Menurut pendapat imam malik apabila seorang merebut kekuasaan, tetapi
berlaku adil dan masyarakat senang menerimanya maka kita tidak boleh
memberontak terhadapnya, kita harus mentaatinya. Tetapi jika tidak berlaku adil
beliau tidak memperbolehkannya, beliau mengambil jalan maslahat dalam bidang
politik dan menghindari bencana yang lebih besar.
Imam Malik
memberi contoh-contoh pekerjaan yang baik yang dikerjakan oleh orang-orang
terdahulu seperti umar bin Al-khatab. Beliau mengharapkan kepada khalifah
supaya menuruti jejak langkah Umar. Beliau menambahkan kata-katanya,
“sesungguhnya khalifah tidak berkesempatan untuk mengerjakan dan mengikuti
pekerjaan-pekerjaan yang dilakukan oleh Umar tetapi hendajnya khalifah berjalan
menuju kesatu haluan. Rakyat akan merasa puas dengan cara itu sekalipun ia
tidak sama dengan taraf Umar.”[8]
Imam malik sangat menjunjung tinggi kepada hal ikhwal kehidupan seluruh
manusia dan memperbaiki nasib-nasib mereka dan nyata kepada kita ialah dengan
cara perbaikan tersendiri terhadap orang yang diberi nasihat. Ia menyeru supaya
berhidmat untuk seluruh manusia seperti menolong orang yang membutuhkan
pertolongan dan mengambil teladan kepada umar yang bekerja keras uang menolong
fakir miskin dan mereka yang lapar di waktu kelaparan[9]
3. Metode keilmuan
Imam Malik hafal Al-Qur’an dan Hadist-hadist Rasulullah SAW. Ingatannya
sangat kuat dan sudah menjadi adat kebiasaannya apabila beliau mendengar
hadis-hadist dari pada gurunya terus dikumpulkan dengan bilangan hadist-hadist
yang pernah beliau pelajari. Di waktu Imam Malik menuntut ilmu, beliau
mempunyai guru banyak. Kitab “Tazhibul-asma Wallughat” menerangkan bahwa imam
malik pernah belajar kepada sembilan ratus syeh. Tiga ratus darinya dari
golongan tabi’in dan enam ratus lagi dari tabi’it-Tabi’in. Mereka semua adalah
orang-rang yang terpilih dan cukup dengan syarat-syarat yang dapat dipercaya
dalam bidang agama dan hukum fiqih.
Imam Malik tidak menerima hadist (rawi) yang tidak diketahui tentang
pengambilannya sekali pun pembawa hadistitu dari orang yang baik dalam bidang
agama. Imam Malik pernah berguru dengan Abdul Rahman bin Harmuz Al-‘Araj selama
kurang lebih tujuh tahun. Dalam masa tersebut beliau tidak pernah pergi belajar
kepada guru yang lain. Beliau pernah memberi buah kurma kepada anak-anaknya
Abdul Rahman dengan tujuan supaya mereka memberitahukan kepada mereka yang
hendak datang menemui Imam Malik bahwa Imam Malik sedang sibuk. Tujuan beliau
supaya syeh Abdul Rahman dapat mencurahkan waktu untuknya, dengan itu dapatlah
beliau dengan leluasa mempelajari sebanyak yang beliau sukai. Kadangan beliau
belajar dengan Syekh itu satu hari penuh. Syekh-syekhnya antara lain adalah
Rabi’ah bin Abdul Rahman Farukh. Beliau berguru padanya ketika masih kecil.
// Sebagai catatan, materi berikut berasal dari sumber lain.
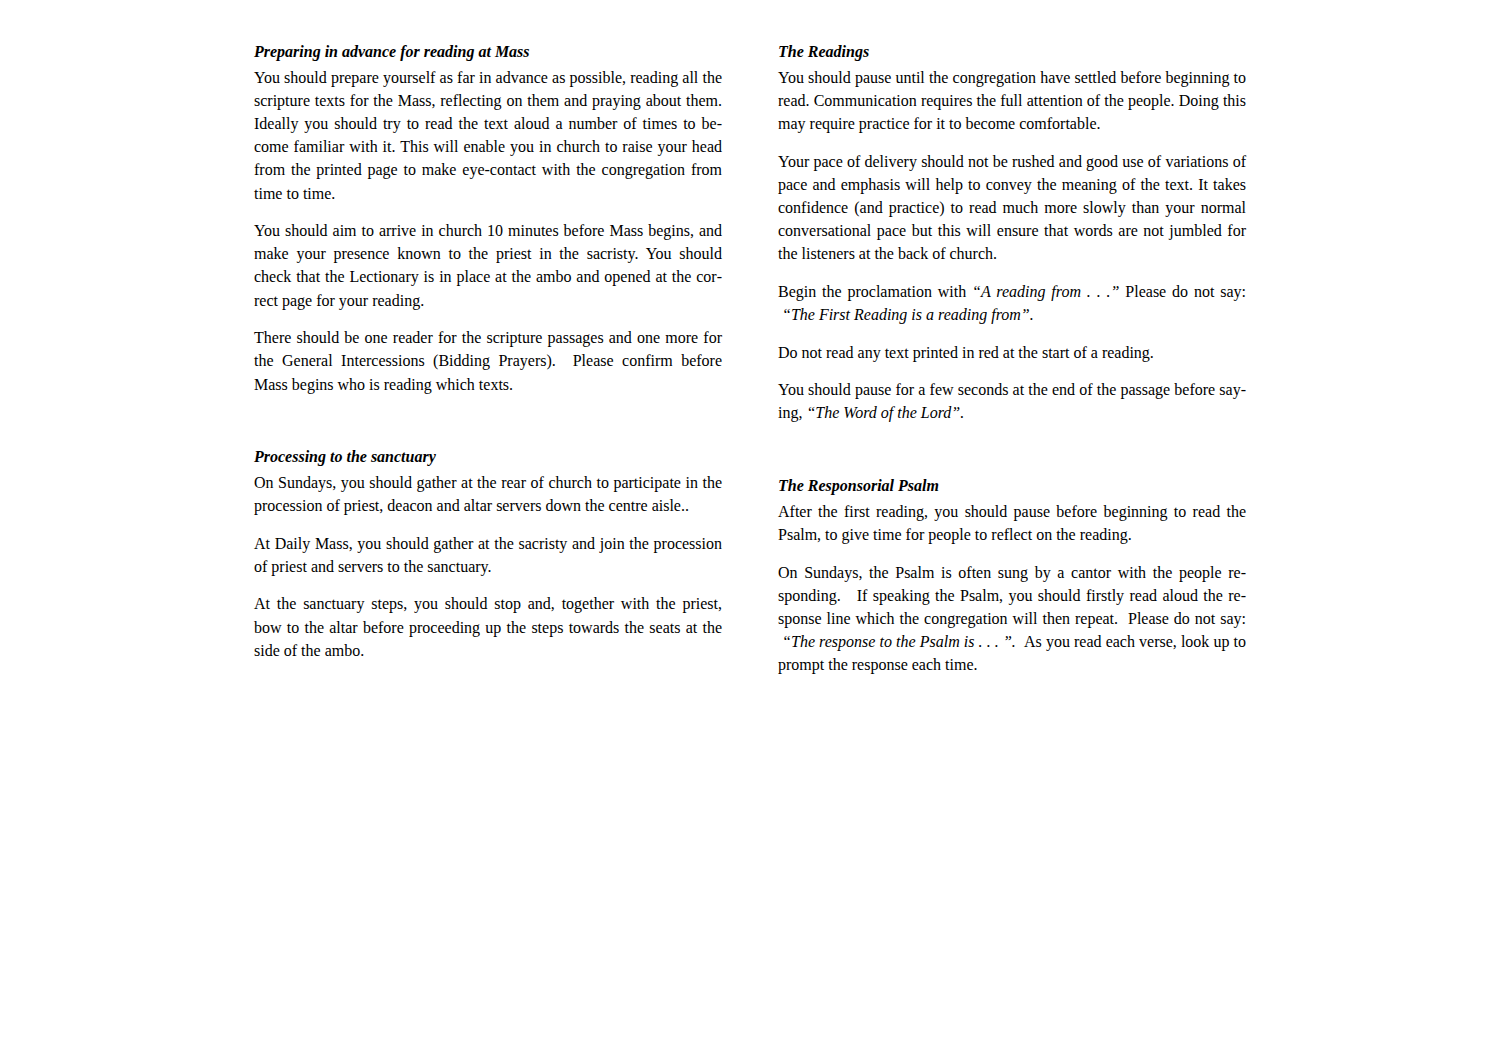Preparing in advance for reading at Mass
You should prepare yourself as far in advance as possible, reading all the scripture texts for the Mass, reflecting on them and praying about them. Ideally you should try to read the text aloud a number of times to become familiar with it. This will enable you in church to raise your head from the printed page to make eye-contact with the congregation from time to time.
You should aim to arrive in church 10 minutes before Mass begins, and make your presence known to the priest in the sacristy. You should check that the Lectionary is in place at the ambo and opened at the correct page for your reading.
There should be one reader for the scripture passages and one more for the General Intercessions (Bidding Prayers). Please confirm before Mass begins who is reading which texts.
Processing to the sanctuary
On Sundays, you should gather at the rear of church to participate in the procession of priest, deacon and altar servers down the centre aisle..
At Daily Mass, you should gather at the sacristy and join the procession of priest and servers to the sanctuary.
At the sanctuary steps, you should stop and, together with the priest, bow to the altar before proceeding up the steps towards the seats at the side of the ambo.
The Readings
You should pause until the congregation have settled before beginning to read. Communication requires the full attention of the people. Doing this may require practice for it to become comfortable.
Your pace of delivery should not be rushed and good use of variations of pace and emphasis will help to convey the meaning of the text. It takes confidence (and practice) to read much more slowly than your normal conversational pace but this will ensure that words are not jumbled for the listeners at the back of church.
Begin the proclamation with “A reading from . . .” Please do not say: “The First Reading is a reading from”.
Do not read any text printed in red at the start of a reading.
You should pause for a few seconds at the end of the passage before saying, “The Word of the Lord”.
The Responsorial Psalm
After the first reading, you should pause before beginning to read the Psalm, to give time for people to reflect on the reading.
On Sundays, the Psalm is often sung by a cantor with the people responding. If speaking the Psalm, you should firstly read aloud the response line which the congregation will then repeat. Please do not say: “The response to the Psalm is . . . ”. As you read each verse, look up to prompt the response each time.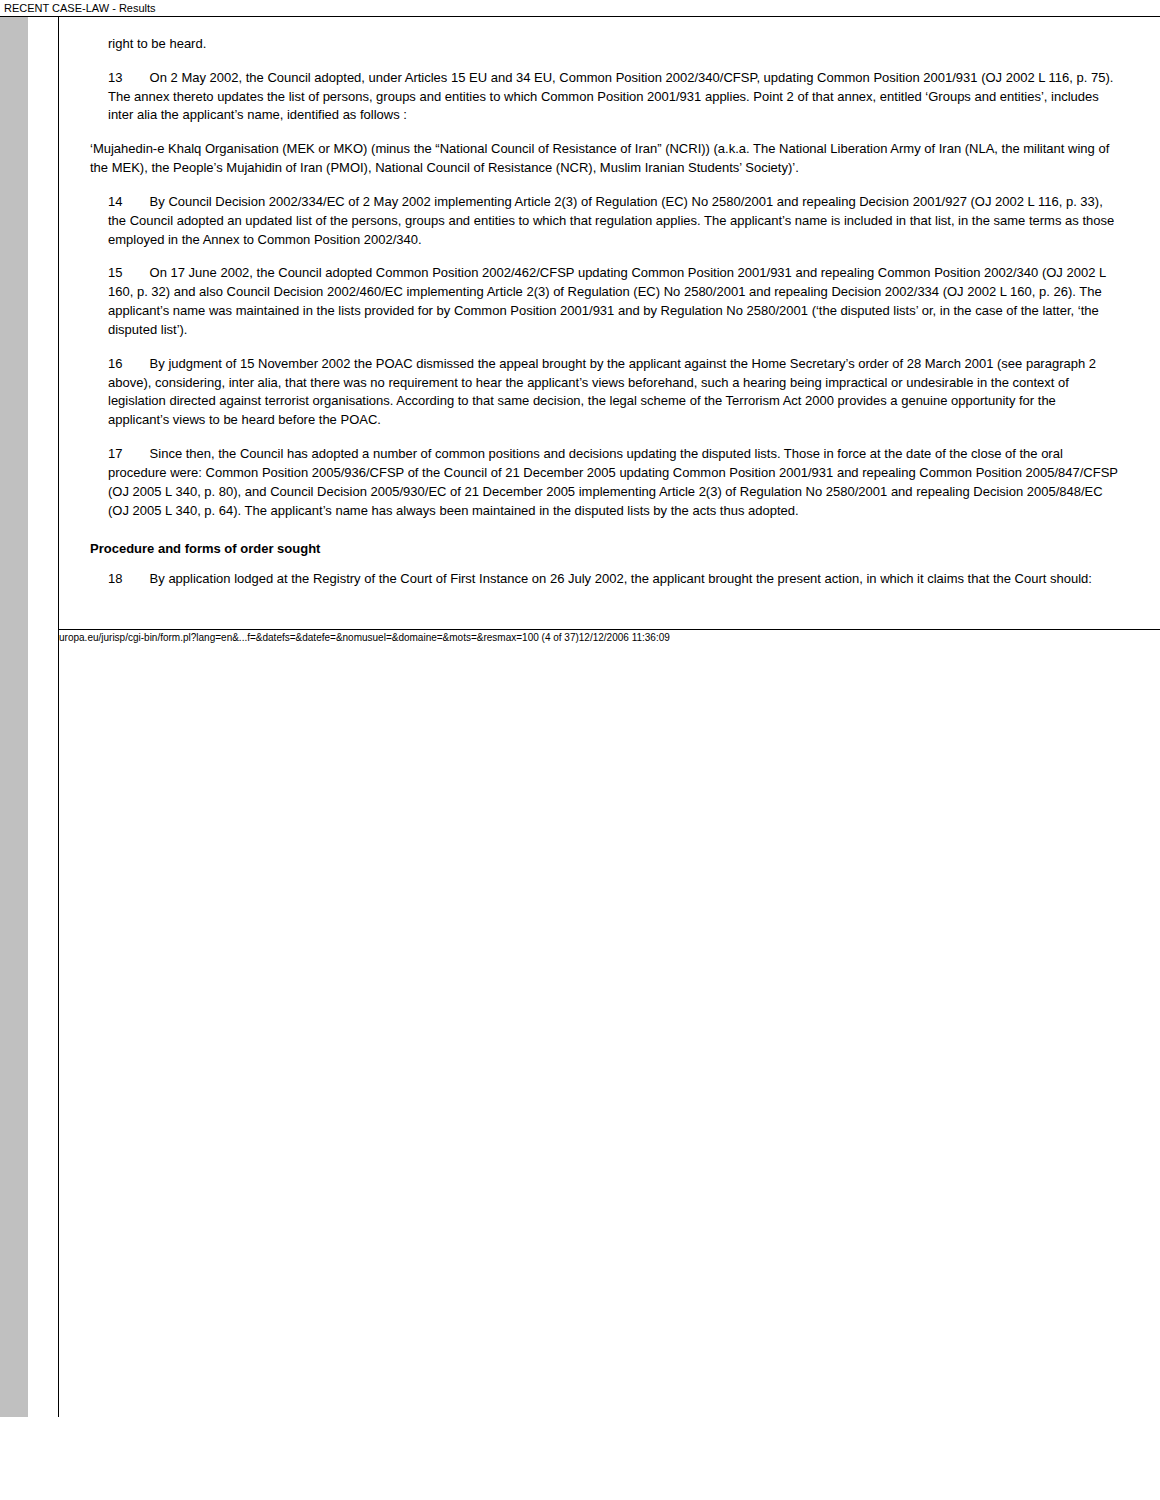RECENT CASE-LAW - Results
right to be heard.
13 On 2 May 2002, the Council adopted, under Articles 15 EU and 34 EU, Common Position 2002/340/CFSP, updating Common Position 2001/931 (OJ 2002 L 116, p. 75). The annex thereto updates the list of persons, groups and entities to which Common Position 2001/931 applies. Point 2 of that annex, entitled ‘Groups and entities’, includes inter alia the applicant’s name, identified as follows :
‘Mujahedin-e Khalq Organisation (MEK or MKO) (minus the “National Council of Resistance of Iran” (NCRI)) (a.k.a. The National Liberation Army of Iran (NLA, the militant wing of the MEK), the People’s Mujahidin of Iran (PMOI), National Council of Resistance (NCR), Muslim Iranian Students’ Society)’.
14 By Council Decision 2002/334/EC of 2 May 2002 implementing Article 2(3) of Regulation (EC) No 2580/2001 and repealing Decision 2001/927 (OJ 2002 L 116, p. 33), the Council adopted an updated list of the persons, groups and entities to which that regulation applies. The applicant’s name is included in that list, in the same terms as those employed in the Annex to Common Position 2002/340.
15 On 17 June 2002, the Council adopted Common Position 2002/462/CFSP updating Common Position 2001/931 and repealing Common Position 2002/340 (OJ 2002 L 160, p. 32) and also Council Decision 2002/460/EC implementing Article 2(3) of Regulation (EC) No 2580/2001 and repealing Decision 2002/334 (OJ 2002 L 160, p. 26). The applicant’s name was maintained in the lists provided for by Common Position 2001/931 and by Regulation No 2580/2001 (‘the disputed lists’ or, in the case of the latter, ‘the disputed list’).
16 By judgment of 15 November 2002 the POAC dismissed the appeal brought by the applicant against the Home Secretary’s order of 28 March 2001 (see paragraph 2 above), considering, inter alia, that there was no requirement to hear the applicant’s views beforehand, such a hearing being impractical or undesirable in the context of legislation directed against terrorist organisations. According to that same decision, the legal scheme of the Terrorism Act 2000 provides a genuine opportunity for the applicant’s views to be heard before the POAC.
17 Since then, the Council has adopted a number of common positions and decisions updating the disputed lists. Those in force at the date of the close of the oral procedure were: Common Position 2005/936/CFSP of the Council of 21 December 2005 updating Common Position 2001/931 and repealing Common Position 2005/847/CFSP (OJ 2005 L 340, p. 80), and Council Decision 2005/930/EC of 21 December 2005 implementing Article 2(3) of Regulation No 2580/2001 and repealing Decision 2005/848/EC (OJ 2005 L 340, p. 64). The applicant’s name has always been maintained in the disputed lists by the acts thus adopted.
Procedure and forms of order sought
18 By application lodged at the Registry of the Court of First Instance on 26 July 2002, the applicant brought the present action, in which it claims that the Court should:
http://curia.europa.eu/jurisp/cgi-bin/form.pl?lang=en&...f=&datefs=&datefe=&nomusuel=&domaine=&mots=&resmax=100 (4 of 37)12/12/2006 11:36:09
Sebagai buktinya ialah ucapan imam malik terhadap ibunya: “aku pergi dan aku
menulis pelajaran.” Ibunya menyiapkan pakaian yang lengkap dengan kain sorban
serta menyuruh beliau hadir kerumah Rabi’ah untuk belajar menulis. Ibunya
meminta ia belajar ilmu ahlak dari Rabi’ah sebelum mempelajari ilmu-ilmu yang
lain.
Diantara gurunya lagi ialah, Nafi’ Auili Abdullah, Ja’far bin Muhammad
Albaqir, Muhammad bin Muslim Az-Zuhri, Abdul Rahman bin Zakuan, Yahya bin Said
Al-Ansari, Abu Hazim Salmah bin Dinar, Muhammad bin Al-Munkadir, Abdullah bin
Dinar dan masih banyak lagi tabi’in sebagai mana yang terangkai oleh An-Nawawi[10] . Imam
Malik banyak mempelajari ilmu pengetahuan dalam waktu yang singkat. Beliau
mulai mengajar ketika usianya tujuh belas tahun. Setelah imam Malik mengajar
beberapa tahun, kemudian majlis pelajarannya didatangi olah pendengar-pendengar
yang lebih banyak dari pendengar-pendengar di majlis Syekh Nafi.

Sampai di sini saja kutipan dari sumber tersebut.